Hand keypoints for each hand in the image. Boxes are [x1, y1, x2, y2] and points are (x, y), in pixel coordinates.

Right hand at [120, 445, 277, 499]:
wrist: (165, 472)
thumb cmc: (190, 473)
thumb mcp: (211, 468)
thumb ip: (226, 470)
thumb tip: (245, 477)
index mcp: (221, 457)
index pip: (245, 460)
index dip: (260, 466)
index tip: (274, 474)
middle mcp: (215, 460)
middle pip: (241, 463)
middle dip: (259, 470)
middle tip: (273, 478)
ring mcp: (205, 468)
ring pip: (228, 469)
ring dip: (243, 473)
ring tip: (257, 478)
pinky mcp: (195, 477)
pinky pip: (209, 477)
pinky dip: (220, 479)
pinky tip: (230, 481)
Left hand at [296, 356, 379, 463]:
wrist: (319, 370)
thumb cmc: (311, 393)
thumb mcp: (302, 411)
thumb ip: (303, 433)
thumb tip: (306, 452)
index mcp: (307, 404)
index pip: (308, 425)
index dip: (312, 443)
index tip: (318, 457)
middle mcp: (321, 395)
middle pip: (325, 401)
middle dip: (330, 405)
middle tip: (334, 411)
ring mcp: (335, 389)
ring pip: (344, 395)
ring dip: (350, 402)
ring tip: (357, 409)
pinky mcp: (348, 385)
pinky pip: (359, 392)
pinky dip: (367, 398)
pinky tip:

────────────────

*What you are asked to do:* Look through the records and copy down every line that holds "hand".

*Written response:*
Hand keypoints for each hand in the image. Boxes are [x1, y1, x2, y2] and points are (x, y), in pixel coordinates.
Right hand at [120, 445, 277, 499]:
Left hand at [296, 356, 379, 463]:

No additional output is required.